You can’t sell someone a $30,000 SUV and explain that the traction control they paid for doesn’t work because the computer chip that controls it wasn’t available.
It is amazing how much of our modern lives are controlled by digital technology.
It sort of snuck up on us, but once the technology became mainstream, the world changed.
Smartphones aside, digital technology has replaced how things operate on so many levels, you don’t even notice it anymore.
If you ever had one of those big, clunky television sets that weighed a ton and had a picture tube the size of Volkswagen Beetle, you probably appreciate that flat screen you now have hanging on the wall in your rec room.
“There is nothing that will ever replace film,” a professor told us during a discussion about cameras when I was in film school.
At the time, 35 mm film ruled the camera world and the idea of something that could come along and replace it seemed unlikely.
It wasn’t too long after that the concept of digital cameras started to be known in science magazines.
When the first digital cameras were first produced they were more of a curiosity than anything else.
They lacked the depth, colour, and vibrancy of photos produced on regular film.
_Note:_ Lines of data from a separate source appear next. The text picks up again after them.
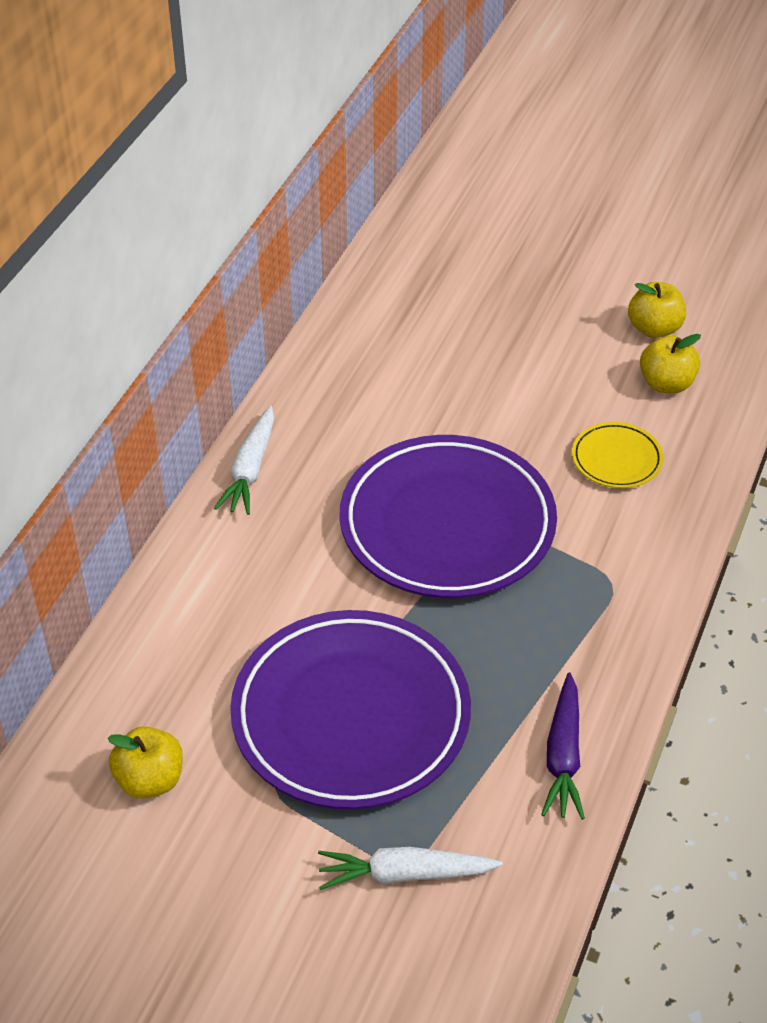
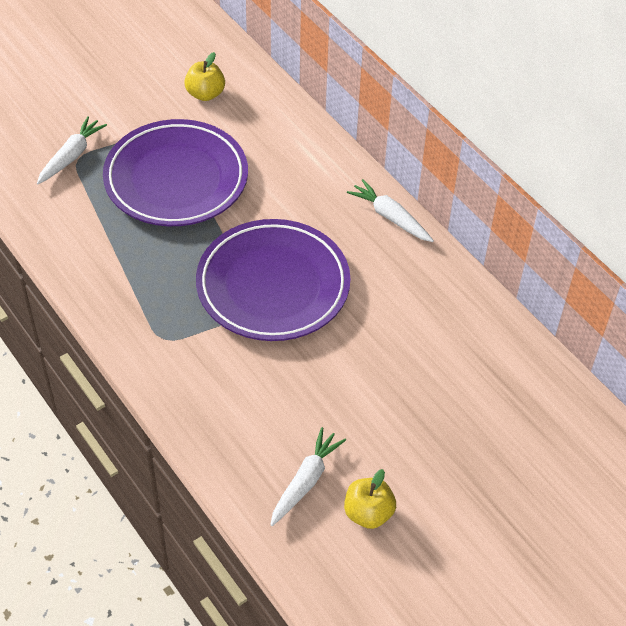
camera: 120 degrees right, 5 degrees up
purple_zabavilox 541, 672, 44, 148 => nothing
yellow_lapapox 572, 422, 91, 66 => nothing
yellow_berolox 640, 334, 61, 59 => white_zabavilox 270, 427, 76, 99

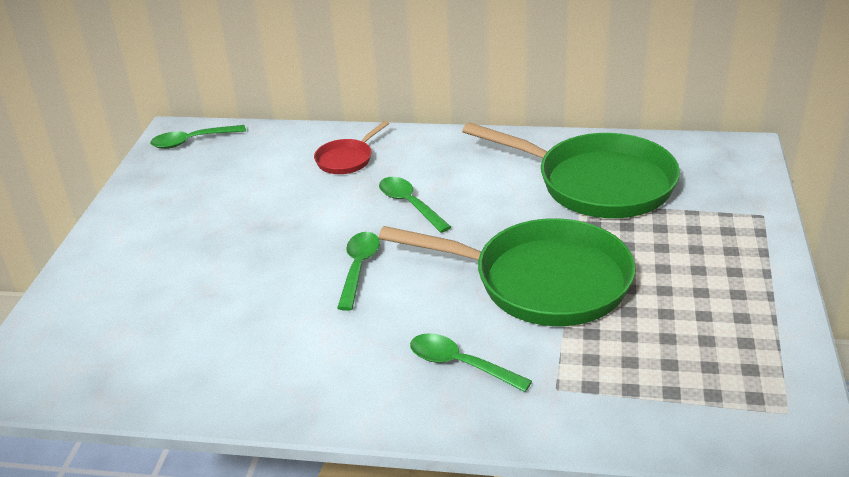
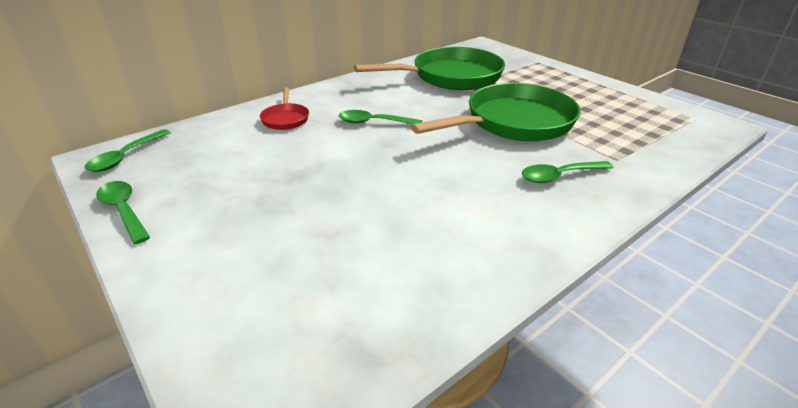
camera: 50 degrees left, 0 degrees up
green_zigumex 337, 232, 43, 79 => green_zigumex 96, 181, 54, 63, moved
The images produced had an unflattering flatness to them.
However, while the executives at Kodak were asleep at the switch and fiddled while the film world began it’s slow decent into oblivion, other companies realized the camera industry would indeed become part of the digital world – and for good.
Those companies went on to build a better version of the camera then improved on that design. They finally decided to merge the capabilities of a single lens reflex camera with a digital format.
When the first version of a Nikon DSL came on the market, I was on the waiting list to receive one. It was a great camera that made my life a lot easier.
Thanks to the digital world many people can work from home. You can go a year without seeing a co-worker and still get your job done.
I’m not sure how this has affected the greeting card companies, but you are now way more likely to get a holiday or birthday greeting via Facebook than you are through snail mail.
And a hand written letter? That’s almost a lost art form.
I’m pretty sure schools have stopped teaching kids how to write – although I may be wrong. But with most work done on a keyboard now, it’s a lot easier and faster to type a letter than it is to pick up a ballpoint pen and write it out long-hand.
Although I think if you are writing a love-letter of sorts, it may have more impact to tell the girl of your dreams how you feel about her on paper rather than a computer screen.
Digital technology has changed our world so much that without it, we would now be in lot of trouble if something suddenly happened to eliminate it from our lives.
The only drawback is a loss of power plunges us from the digital age to the stone age in the blink of an eye.
For now, I’m going out to check the computer chip that controls the Johnson rod in my car and make sure everything looks A-okay.